(Saved data entries)

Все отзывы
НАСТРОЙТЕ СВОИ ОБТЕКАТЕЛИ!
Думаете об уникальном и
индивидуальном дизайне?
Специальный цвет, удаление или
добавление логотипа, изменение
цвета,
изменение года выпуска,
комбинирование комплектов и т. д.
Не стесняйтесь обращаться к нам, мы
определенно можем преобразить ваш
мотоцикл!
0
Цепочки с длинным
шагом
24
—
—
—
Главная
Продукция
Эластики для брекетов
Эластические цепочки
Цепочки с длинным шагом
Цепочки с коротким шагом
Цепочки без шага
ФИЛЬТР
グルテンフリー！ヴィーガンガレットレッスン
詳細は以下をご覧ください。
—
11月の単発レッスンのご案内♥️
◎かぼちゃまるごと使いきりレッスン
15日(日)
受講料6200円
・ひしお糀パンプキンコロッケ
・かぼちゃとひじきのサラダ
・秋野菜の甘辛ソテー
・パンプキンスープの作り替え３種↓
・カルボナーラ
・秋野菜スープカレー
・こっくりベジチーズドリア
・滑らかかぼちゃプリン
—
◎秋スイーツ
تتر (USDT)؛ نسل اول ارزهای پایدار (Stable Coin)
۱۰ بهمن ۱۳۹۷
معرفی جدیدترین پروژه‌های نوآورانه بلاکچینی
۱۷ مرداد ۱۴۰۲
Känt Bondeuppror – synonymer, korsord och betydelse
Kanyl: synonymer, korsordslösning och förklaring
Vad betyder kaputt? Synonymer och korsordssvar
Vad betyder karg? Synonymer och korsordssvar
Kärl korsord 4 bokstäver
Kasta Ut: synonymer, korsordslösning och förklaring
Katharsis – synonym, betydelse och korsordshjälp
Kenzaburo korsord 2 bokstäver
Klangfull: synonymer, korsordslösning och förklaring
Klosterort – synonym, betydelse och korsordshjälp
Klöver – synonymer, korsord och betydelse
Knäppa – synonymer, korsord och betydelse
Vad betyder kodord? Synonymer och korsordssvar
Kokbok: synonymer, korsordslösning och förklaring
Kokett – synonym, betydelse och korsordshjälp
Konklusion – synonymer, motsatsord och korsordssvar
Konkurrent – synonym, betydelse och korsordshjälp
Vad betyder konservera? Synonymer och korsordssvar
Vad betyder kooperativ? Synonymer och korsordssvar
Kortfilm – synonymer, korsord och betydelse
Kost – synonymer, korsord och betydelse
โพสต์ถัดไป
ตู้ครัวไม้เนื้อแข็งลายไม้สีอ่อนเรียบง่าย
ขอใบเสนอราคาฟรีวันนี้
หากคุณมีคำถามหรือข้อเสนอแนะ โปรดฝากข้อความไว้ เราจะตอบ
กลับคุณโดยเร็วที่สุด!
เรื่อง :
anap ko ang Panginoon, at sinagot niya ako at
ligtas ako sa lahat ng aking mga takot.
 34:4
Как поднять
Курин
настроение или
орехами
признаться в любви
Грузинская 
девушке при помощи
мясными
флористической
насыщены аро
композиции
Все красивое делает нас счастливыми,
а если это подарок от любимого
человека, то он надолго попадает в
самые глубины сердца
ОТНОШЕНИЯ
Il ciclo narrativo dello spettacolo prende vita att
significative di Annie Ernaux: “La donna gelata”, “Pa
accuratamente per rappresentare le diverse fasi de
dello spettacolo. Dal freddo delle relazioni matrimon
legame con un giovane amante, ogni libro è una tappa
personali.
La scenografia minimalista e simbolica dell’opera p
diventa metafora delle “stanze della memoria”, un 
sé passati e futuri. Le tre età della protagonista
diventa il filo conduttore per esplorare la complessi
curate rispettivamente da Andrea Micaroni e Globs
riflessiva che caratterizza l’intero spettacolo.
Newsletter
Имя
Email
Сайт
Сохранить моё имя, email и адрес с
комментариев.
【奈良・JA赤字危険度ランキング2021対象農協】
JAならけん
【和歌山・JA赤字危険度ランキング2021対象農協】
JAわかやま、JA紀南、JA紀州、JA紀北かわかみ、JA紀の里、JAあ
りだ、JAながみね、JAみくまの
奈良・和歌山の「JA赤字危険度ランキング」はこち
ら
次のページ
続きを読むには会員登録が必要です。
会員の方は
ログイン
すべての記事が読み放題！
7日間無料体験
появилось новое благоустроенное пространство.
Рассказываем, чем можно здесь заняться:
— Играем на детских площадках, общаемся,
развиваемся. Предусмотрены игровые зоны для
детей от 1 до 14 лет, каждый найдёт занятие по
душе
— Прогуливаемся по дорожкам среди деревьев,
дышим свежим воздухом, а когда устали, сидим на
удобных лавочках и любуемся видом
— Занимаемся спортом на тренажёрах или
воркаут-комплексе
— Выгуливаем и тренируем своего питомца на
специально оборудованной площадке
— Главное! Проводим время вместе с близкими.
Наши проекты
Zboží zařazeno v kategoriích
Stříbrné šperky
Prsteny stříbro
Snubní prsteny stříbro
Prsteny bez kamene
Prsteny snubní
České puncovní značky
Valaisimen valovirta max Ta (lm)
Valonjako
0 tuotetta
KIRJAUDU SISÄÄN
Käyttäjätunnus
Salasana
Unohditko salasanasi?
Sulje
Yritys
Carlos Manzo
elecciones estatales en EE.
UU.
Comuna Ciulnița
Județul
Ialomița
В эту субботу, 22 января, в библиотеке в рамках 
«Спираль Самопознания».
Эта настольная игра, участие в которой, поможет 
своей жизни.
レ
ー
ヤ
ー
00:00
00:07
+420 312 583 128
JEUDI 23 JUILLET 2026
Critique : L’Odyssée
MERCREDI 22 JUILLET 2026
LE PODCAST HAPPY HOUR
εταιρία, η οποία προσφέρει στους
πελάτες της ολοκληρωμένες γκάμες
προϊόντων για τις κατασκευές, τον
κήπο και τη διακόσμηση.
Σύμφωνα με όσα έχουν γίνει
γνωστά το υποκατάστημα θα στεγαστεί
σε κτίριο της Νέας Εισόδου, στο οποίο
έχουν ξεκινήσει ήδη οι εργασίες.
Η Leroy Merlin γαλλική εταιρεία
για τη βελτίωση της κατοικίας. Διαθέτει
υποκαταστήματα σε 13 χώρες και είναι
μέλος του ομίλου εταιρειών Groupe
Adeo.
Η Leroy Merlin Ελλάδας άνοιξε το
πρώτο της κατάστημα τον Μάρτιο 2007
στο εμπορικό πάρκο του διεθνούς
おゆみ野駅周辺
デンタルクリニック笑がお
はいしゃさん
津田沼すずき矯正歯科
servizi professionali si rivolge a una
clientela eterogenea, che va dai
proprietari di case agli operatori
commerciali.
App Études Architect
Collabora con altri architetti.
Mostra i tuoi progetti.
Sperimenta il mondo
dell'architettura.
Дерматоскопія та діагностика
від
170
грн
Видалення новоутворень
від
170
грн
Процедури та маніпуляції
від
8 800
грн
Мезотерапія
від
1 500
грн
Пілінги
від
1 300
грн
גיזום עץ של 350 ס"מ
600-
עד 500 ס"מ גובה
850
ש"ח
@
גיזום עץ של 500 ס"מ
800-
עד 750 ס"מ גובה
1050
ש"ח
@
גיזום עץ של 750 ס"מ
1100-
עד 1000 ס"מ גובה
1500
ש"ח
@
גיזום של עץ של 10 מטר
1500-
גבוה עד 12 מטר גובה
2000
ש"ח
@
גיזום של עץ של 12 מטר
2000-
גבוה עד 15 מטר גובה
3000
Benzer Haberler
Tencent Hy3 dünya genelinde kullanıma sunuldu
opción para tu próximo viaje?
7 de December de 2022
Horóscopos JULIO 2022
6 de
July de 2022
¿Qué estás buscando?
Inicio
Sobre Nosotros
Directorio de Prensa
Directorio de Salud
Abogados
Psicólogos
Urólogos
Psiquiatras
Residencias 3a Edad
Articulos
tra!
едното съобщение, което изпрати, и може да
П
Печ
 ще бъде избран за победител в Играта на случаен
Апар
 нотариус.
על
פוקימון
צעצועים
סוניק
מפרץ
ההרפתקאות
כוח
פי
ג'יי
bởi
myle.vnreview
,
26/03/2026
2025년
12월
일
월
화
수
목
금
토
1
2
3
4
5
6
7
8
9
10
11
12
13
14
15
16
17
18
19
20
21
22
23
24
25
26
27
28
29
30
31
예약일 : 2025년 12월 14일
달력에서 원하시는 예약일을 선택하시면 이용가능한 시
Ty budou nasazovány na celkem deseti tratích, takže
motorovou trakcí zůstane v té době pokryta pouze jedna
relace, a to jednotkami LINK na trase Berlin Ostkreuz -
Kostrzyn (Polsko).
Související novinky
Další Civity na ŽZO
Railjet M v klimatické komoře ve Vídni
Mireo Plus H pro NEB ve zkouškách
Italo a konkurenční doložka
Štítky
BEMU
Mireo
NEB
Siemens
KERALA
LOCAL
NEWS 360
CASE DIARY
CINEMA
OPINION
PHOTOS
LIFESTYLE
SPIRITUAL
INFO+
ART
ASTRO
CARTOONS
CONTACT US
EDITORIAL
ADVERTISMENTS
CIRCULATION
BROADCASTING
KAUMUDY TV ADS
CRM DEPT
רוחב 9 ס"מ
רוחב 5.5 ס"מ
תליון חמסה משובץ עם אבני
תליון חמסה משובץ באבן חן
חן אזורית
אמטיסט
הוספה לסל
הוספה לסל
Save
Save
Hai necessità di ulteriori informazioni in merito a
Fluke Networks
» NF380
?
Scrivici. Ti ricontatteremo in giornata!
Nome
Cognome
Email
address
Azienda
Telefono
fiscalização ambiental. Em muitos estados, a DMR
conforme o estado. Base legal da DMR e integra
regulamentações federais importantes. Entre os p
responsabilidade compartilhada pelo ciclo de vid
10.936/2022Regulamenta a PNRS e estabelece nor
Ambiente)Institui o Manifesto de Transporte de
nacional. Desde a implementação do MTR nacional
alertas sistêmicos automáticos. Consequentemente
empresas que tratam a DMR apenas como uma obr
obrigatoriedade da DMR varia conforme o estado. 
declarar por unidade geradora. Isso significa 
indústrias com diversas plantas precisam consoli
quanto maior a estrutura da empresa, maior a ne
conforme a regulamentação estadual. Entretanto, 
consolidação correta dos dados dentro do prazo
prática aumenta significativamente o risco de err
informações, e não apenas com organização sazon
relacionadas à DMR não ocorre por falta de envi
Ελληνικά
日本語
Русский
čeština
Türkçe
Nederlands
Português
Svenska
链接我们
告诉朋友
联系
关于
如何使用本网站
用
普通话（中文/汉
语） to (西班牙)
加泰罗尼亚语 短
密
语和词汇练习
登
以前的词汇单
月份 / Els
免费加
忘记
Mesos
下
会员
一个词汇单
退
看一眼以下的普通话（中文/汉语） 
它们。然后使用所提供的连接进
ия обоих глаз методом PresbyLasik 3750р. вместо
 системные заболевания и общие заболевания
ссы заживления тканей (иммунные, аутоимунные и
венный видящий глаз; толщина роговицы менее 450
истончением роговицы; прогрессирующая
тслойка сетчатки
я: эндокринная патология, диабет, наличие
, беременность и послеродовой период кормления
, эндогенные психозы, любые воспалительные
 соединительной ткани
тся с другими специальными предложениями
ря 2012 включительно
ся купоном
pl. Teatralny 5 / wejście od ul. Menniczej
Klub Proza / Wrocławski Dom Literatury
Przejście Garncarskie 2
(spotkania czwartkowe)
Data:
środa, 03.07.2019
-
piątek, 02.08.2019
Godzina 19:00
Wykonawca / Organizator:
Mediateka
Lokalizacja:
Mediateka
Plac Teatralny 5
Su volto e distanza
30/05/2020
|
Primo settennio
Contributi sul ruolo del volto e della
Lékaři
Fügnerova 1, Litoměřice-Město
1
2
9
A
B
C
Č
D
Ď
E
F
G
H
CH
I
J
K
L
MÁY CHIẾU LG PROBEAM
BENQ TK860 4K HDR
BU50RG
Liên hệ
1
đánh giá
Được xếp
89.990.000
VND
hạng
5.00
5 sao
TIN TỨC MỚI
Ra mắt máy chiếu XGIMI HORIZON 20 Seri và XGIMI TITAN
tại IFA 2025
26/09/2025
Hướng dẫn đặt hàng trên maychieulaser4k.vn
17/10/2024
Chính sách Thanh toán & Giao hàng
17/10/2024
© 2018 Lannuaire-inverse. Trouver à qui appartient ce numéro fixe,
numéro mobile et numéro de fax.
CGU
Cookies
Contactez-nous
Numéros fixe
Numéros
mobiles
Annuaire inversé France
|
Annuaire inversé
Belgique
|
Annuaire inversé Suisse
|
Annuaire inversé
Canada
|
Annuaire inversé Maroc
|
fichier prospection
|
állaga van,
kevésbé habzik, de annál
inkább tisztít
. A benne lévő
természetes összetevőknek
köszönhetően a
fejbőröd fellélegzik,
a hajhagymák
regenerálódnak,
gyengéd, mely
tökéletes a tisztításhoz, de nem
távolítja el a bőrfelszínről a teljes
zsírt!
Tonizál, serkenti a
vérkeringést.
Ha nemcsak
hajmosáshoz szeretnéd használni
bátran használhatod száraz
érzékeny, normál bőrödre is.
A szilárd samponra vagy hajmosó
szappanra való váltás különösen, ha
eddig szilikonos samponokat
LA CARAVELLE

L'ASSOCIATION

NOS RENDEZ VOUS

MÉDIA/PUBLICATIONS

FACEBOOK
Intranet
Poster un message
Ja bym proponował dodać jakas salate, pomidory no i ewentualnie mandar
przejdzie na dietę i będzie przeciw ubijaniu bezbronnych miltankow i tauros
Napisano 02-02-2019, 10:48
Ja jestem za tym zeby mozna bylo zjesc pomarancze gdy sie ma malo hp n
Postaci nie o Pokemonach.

About this exercise: Return, unchanged, the run of lines above that opens with the line containing "Kortfilm – synonymer, korsord och betydelse" and closes with the line containing "человека, то он надолго попадает в". Include both.

Exercise result:
Kortfilm – synonymer, korsord och betydelse
Kost – synonymer, korsord och betydelse
โพสต์ถัดไป
ตู้ครัวไม้เนื้อแข็งลายไม้สีอ่อนเรียบง่าย
ขอใบเสนอราคาฟรีวันนี้
หากคุณมีคำถามหรือข้อเสนอแนะ โปรดฝากข้อความไว้ เราจะตอบ
กลับคุณโดยเร็วที่สุด!
เรื่อง :
anap ko ang Panginoon, at sinagot niya ako at
ligtas ako sa lahat ng aking mga takot.
 34:4
Как поднять
Курин
настроение или
орехами
признаться в любви
Грузинская 
девушке при помощи
мясными
флористической
насыщены аро
композиции
Все красивое делает нас счастливыми,
а если это подарок от любимого
человека, то он надолго попадает в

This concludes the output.